### Il tuo obiettivo
Prosegui il testo sulla ’ndrangheta in Germania a partire dalla sua ultima frase.

### Testo da leggere
● ● ●

Così i clan hanno messo radici in decine di città tedesche. L’indagine che svela gli affari dei cugini di San Luca
Sin dagli anni Sessanta e Settanta, la ‘ndrangheta ha messo profonde radici in Germania. Ma negli ultimi decenni è avvenuta una moltiplicazione talmente vertiginosa dei loro affari tra Duisburg e Kassel, tra Monaco e Baden-Baden, tra Erfurt e Lipsia, che per la prima volta la Procura federale ammette l’esistenza di una cupola, “Crimine in Germania”, preposta a mediare tra i clan.
Da un’inchiesta giornalistica di F.A.Z. e MDR emerge che la struttura di vertice, creata dopo la strage di Duisburg del 2007, conta nove membri, si riunisce almeno una volta all’anno ed è guidata da un boss, un “capo crimine” che viene scelto dagli esponenti più importanti delle famiglie. La Germania è l’unico paese estero dove le ndrine hanno creato una struttura di comando ad hoc. E i capi si nascondono quasi tutti a ovest e a sud del paese, nelle regioni più ricche. Ma qualcuno ha fatto una vertiginosa carriera anche partendo dall’Est, dalla Turingia.

● ● ●

### Dati forniti
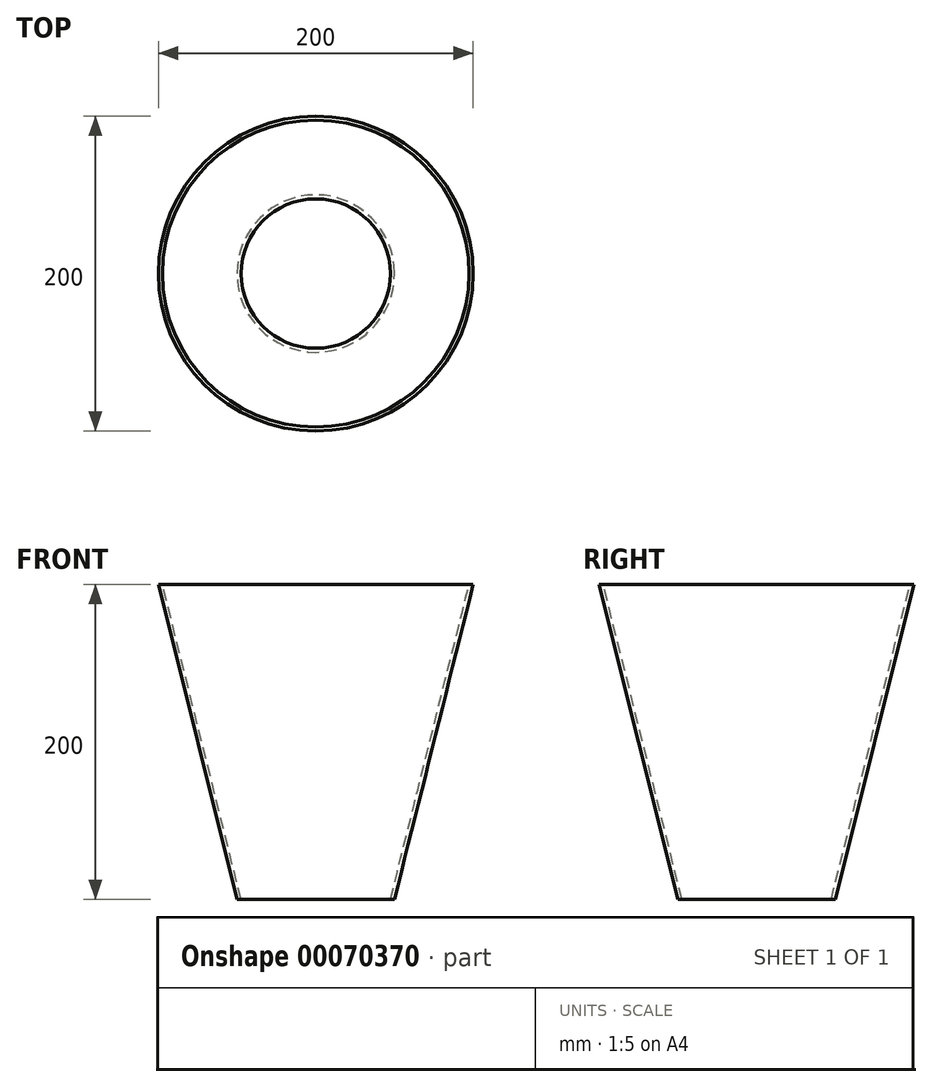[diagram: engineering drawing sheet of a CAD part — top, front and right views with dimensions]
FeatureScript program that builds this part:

● ● ●

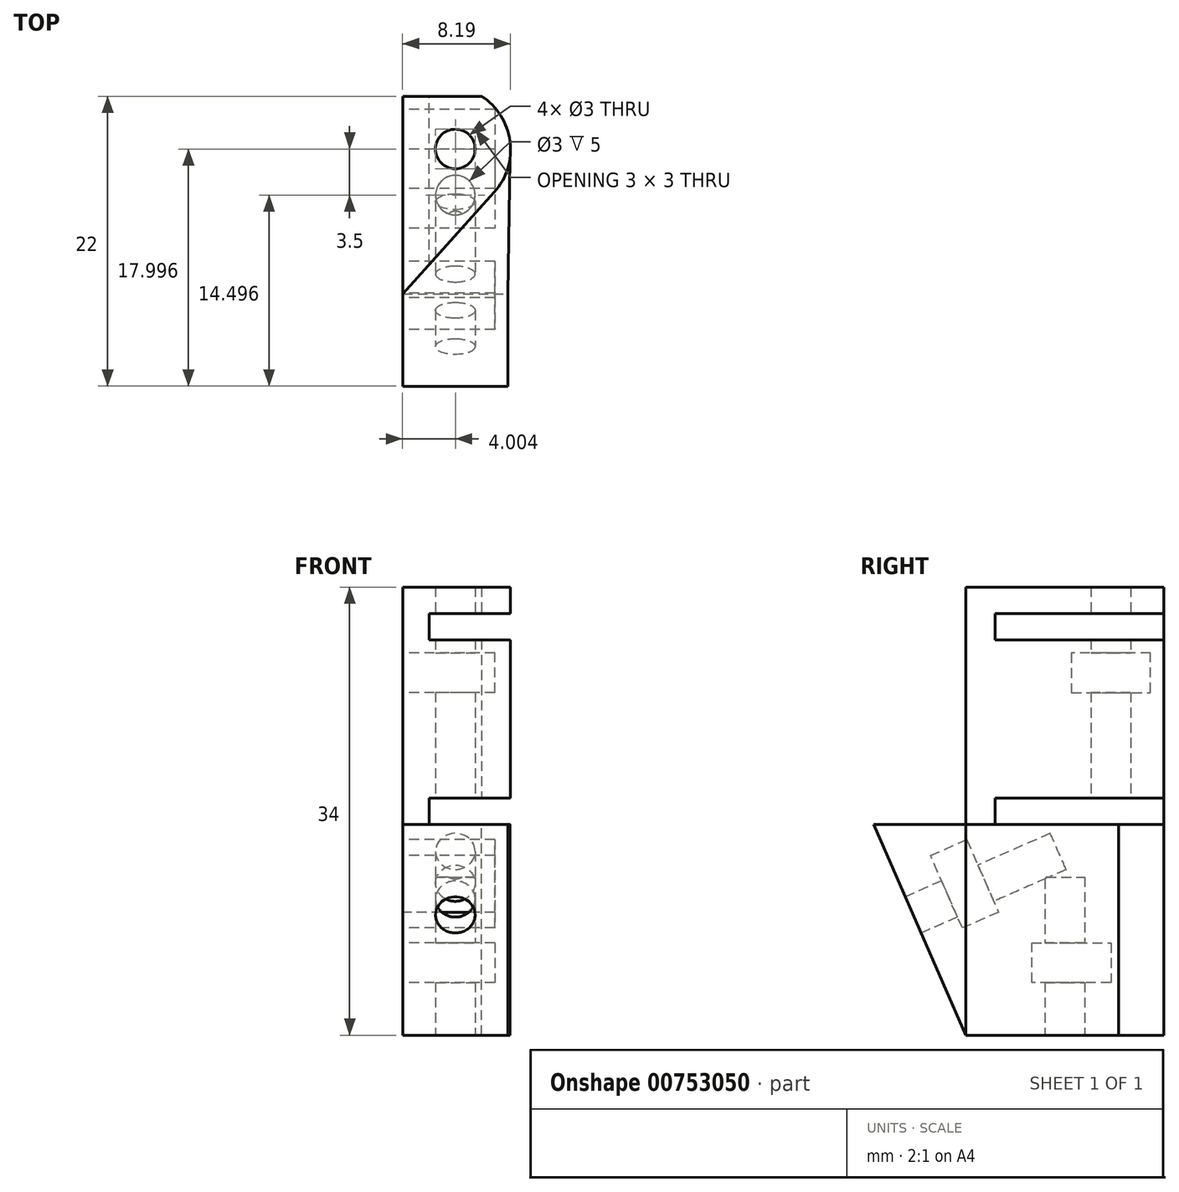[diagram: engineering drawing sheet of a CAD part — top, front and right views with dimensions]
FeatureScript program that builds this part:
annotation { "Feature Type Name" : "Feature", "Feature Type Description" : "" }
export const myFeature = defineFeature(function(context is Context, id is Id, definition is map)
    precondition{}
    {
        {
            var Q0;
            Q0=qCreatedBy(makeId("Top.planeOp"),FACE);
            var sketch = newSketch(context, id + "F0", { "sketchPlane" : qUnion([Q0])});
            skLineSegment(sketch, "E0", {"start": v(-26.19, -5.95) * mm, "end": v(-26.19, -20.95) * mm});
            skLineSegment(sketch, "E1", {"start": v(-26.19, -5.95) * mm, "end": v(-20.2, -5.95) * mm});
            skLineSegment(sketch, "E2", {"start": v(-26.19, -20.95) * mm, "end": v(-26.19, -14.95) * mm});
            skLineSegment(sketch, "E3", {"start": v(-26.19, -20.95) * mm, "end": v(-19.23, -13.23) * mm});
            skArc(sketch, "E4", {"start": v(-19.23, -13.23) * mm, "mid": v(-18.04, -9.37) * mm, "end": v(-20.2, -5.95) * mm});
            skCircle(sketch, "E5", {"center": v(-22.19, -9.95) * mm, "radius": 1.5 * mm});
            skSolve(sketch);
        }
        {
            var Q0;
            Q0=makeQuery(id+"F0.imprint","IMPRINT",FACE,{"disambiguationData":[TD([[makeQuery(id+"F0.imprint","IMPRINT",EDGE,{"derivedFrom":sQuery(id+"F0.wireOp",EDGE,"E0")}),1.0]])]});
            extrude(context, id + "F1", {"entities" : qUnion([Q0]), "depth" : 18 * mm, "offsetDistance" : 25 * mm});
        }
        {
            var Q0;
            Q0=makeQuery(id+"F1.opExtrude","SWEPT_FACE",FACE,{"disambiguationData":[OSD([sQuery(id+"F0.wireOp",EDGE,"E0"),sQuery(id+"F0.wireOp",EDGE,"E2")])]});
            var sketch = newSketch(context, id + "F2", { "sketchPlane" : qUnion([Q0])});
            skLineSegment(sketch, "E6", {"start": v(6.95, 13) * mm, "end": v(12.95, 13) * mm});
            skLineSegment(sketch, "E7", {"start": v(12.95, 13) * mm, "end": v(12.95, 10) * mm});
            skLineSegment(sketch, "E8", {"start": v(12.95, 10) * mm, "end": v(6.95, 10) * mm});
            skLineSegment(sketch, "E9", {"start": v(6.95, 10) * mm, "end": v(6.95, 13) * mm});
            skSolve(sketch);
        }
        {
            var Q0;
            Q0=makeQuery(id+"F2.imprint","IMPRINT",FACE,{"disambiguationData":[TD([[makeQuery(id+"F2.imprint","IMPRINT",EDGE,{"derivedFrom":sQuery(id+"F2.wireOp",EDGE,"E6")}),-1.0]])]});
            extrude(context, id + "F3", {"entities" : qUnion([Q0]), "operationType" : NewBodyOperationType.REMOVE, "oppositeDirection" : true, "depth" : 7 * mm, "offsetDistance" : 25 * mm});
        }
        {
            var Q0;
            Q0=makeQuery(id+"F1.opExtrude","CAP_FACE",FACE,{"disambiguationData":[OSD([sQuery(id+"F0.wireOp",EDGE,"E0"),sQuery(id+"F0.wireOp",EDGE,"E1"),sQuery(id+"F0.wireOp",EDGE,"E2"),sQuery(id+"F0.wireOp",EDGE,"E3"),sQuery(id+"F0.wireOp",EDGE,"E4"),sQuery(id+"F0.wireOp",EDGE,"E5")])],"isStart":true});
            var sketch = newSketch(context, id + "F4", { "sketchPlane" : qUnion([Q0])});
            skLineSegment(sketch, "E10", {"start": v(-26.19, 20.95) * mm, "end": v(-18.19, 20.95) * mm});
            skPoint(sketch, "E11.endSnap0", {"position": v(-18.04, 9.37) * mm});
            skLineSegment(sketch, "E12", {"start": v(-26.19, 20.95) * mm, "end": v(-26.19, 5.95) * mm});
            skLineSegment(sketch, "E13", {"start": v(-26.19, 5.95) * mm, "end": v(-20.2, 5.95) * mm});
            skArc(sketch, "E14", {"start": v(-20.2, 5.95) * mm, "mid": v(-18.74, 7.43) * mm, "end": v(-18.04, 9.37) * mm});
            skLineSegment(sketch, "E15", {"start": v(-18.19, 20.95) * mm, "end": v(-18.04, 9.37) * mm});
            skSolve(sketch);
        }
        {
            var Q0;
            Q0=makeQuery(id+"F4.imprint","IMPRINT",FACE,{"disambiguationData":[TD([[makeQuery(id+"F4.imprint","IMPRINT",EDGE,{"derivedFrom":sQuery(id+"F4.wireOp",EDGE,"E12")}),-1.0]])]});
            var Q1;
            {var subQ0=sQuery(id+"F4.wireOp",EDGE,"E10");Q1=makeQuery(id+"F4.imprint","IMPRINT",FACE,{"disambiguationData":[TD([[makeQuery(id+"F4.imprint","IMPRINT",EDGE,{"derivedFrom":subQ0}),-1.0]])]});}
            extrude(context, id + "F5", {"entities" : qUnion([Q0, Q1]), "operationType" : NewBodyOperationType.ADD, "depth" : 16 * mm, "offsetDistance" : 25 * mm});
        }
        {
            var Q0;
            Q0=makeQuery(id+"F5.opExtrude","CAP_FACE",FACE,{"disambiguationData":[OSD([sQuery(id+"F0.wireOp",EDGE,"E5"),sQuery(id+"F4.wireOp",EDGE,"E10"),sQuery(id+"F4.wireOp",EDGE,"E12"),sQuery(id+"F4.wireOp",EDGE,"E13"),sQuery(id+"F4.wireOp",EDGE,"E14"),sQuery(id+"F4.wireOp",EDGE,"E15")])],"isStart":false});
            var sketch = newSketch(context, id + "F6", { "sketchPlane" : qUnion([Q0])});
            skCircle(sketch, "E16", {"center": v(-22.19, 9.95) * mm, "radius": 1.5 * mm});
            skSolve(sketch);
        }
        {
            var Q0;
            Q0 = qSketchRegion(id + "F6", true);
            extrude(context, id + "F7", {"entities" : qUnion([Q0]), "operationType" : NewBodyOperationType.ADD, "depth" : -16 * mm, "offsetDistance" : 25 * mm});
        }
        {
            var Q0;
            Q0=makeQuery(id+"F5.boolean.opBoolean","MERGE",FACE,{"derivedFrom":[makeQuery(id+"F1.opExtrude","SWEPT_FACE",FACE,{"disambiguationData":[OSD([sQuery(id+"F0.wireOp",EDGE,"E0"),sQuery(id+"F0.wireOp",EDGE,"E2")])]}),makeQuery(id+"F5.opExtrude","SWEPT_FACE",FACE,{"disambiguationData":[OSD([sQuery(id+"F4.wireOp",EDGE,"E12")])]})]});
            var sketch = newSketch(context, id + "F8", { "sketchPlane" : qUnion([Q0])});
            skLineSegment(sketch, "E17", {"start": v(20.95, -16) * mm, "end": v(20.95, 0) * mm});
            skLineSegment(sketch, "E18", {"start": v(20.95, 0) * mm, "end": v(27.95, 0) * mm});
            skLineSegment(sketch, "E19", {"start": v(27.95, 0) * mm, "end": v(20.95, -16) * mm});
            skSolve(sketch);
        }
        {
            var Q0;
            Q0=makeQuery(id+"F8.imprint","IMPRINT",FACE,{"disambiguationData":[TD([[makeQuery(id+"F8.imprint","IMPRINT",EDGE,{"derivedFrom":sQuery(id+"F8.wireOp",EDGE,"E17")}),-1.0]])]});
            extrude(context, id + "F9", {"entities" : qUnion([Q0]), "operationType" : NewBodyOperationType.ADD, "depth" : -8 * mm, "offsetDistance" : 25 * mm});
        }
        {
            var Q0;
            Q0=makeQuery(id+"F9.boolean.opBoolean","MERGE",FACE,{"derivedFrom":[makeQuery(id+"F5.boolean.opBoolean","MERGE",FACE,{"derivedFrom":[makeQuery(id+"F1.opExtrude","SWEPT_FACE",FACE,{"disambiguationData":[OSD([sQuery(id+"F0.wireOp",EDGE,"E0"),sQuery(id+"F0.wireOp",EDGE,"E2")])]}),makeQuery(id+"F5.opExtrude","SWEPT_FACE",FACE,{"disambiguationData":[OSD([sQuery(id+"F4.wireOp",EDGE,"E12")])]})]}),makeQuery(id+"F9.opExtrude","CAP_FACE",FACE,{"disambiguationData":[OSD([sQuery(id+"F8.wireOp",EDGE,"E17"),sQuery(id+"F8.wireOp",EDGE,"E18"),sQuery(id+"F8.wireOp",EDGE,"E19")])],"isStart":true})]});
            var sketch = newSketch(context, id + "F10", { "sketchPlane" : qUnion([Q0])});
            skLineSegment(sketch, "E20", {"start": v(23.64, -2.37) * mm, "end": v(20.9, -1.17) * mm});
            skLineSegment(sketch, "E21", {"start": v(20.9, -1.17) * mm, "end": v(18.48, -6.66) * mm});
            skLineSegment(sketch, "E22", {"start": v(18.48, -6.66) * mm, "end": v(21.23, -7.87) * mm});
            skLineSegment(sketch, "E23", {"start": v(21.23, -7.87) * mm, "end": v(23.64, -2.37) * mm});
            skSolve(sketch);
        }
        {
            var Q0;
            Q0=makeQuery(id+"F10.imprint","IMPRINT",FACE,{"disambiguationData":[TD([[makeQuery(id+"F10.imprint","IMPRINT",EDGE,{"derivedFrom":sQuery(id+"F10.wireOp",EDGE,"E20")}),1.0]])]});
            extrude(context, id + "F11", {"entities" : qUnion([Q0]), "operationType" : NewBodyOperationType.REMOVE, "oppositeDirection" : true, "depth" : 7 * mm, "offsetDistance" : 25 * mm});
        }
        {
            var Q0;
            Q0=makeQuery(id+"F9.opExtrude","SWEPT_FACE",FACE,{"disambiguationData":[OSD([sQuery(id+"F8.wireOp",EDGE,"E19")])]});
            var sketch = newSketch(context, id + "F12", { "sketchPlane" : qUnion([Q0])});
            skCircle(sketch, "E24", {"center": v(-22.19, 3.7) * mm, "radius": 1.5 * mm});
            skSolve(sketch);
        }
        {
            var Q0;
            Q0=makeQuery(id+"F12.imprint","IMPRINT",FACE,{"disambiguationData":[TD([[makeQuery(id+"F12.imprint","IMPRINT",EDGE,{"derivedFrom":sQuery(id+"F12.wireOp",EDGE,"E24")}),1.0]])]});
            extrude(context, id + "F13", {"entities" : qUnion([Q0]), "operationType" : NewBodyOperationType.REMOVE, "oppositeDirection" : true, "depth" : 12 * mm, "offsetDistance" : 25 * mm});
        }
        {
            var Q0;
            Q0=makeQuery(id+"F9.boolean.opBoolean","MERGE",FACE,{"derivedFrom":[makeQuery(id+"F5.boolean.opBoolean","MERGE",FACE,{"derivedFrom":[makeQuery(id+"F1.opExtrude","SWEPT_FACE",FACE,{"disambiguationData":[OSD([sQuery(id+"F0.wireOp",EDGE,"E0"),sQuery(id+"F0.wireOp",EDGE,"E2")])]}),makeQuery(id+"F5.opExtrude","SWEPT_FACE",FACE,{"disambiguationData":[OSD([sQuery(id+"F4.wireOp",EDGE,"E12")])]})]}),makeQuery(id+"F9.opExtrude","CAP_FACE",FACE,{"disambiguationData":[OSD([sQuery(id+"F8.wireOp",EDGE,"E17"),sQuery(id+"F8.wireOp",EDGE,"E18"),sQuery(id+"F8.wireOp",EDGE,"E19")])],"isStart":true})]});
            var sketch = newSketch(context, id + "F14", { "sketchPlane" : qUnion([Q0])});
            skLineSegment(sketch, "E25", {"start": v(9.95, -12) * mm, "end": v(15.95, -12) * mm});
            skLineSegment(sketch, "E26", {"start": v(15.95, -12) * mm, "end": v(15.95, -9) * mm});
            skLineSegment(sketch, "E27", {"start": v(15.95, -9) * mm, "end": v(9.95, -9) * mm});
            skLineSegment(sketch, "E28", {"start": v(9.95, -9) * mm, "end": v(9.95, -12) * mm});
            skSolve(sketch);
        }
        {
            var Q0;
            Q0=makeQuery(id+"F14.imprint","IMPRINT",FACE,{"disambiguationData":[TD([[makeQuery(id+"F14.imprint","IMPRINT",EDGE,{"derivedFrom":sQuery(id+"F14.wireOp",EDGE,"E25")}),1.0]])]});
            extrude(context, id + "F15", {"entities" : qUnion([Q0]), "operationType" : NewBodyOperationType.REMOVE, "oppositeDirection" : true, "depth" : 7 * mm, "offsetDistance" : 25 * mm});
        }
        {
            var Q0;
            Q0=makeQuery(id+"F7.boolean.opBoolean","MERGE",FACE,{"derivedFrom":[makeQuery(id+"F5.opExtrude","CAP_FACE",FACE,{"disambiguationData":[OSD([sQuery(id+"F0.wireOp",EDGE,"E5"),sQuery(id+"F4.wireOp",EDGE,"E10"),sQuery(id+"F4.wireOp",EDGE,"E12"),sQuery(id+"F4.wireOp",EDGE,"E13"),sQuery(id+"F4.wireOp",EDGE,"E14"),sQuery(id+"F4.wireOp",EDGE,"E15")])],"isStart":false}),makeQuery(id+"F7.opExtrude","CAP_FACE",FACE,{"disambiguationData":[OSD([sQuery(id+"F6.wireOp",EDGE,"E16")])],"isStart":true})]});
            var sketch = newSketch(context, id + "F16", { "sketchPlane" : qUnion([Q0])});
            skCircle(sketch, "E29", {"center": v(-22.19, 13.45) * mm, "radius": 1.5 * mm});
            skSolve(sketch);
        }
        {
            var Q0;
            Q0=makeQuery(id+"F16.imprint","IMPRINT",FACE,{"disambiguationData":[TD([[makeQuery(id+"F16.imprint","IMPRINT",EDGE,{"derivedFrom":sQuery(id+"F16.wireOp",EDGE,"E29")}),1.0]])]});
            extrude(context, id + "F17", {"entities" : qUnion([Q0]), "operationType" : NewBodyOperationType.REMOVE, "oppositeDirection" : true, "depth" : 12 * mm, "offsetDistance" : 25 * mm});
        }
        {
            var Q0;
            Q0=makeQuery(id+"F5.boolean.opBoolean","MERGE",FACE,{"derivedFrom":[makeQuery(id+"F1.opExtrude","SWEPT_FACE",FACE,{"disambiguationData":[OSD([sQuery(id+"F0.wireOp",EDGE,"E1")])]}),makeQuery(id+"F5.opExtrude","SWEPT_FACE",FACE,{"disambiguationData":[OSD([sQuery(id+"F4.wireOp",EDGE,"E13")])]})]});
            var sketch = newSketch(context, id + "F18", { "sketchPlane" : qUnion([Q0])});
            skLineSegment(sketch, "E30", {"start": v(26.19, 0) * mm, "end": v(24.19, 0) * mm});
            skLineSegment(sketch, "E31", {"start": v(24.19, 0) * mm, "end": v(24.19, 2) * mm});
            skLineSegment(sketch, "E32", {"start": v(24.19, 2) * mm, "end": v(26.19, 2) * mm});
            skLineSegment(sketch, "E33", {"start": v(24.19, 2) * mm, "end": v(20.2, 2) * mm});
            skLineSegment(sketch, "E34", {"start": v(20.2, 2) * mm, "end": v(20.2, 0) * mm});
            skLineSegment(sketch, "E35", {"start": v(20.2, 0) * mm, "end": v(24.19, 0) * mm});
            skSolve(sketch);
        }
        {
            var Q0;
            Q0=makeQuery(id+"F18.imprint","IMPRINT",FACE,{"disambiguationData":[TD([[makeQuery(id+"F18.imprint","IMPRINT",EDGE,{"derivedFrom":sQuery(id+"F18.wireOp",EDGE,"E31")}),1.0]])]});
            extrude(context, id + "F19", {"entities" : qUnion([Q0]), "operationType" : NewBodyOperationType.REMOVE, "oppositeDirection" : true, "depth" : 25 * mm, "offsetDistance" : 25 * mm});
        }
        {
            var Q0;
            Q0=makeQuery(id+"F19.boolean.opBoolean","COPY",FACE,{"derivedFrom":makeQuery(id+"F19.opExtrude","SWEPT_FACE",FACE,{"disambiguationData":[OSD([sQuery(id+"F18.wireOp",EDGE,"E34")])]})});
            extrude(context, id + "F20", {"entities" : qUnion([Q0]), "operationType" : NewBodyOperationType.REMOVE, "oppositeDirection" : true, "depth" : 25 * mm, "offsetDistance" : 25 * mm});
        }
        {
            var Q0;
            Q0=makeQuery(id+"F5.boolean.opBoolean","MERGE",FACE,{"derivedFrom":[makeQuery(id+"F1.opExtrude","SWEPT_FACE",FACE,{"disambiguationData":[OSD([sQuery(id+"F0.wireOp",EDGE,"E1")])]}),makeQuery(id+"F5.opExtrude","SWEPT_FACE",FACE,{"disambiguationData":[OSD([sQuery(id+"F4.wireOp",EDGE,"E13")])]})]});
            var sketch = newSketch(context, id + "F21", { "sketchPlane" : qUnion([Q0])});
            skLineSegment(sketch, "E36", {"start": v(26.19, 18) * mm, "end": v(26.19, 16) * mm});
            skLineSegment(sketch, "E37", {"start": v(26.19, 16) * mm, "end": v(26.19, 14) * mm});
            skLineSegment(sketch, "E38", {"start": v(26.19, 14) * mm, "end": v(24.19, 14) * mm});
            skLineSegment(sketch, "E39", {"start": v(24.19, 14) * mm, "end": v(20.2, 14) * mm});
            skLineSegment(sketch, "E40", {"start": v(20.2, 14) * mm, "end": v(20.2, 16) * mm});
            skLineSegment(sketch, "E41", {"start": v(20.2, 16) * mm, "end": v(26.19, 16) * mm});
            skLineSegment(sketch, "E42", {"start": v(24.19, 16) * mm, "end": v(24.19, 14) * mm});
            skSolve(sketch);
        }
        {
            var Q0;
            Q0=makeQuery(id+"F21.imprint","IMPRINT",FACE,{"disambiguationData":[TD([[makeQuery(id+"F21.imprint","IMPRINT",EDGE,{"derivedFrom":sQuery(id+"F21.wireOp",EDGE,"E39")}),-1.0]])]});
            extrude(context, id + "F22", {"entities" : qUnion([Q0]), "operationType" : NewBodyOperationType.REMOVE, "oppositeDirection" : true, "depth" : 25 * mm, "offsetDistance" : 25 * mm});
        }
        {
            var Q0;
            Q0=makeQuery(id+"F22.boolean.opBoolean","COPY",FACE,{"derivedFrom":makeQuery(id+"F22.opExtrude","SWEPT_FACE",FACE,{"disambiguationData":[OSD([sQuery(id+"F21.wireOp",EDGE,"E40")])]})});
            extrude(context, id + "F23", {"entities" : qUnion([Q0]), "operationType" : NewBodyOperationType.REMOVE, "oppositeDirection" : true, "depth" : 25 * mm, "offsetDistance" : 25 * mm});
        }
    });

● ● ●

### Risposta
E’ lì, ad Erfurt, che negli anni Duemila i magistrati registrano un’intensificazione della presenza del crimine organizzato calabrese. Soprattutto i cugini Rossi (il cognome è fittizio, ndr), che si chiamano entrambi Antonio e che i magistrati distinguono in base all’anno di nascita, “68” e “65” moltiplicano gli acquisti di ristoranti, gelaterie e altre attività utili al riciclaggio. Nel giro di pochi anni, estendono le loro metastasi anche a ovest.
“Antonio Rossi 68” è arrivato in Germania giovanissimo, ufficialmente per lavorare da cameriere. Già nel 1989 si compra, nonostante lo stipendio da fame, la pizzeria di Duisburg dove lavora, “Da Bruno”. La stessa dove quindici anni dopo si consumerà la peggiore strage di mafia della storia tedesca. Sei morti, un clamore enorme e un risveglio amaro per tutta Germania: la ‘ndrangheta è anche qui, titolano tutti i giornali.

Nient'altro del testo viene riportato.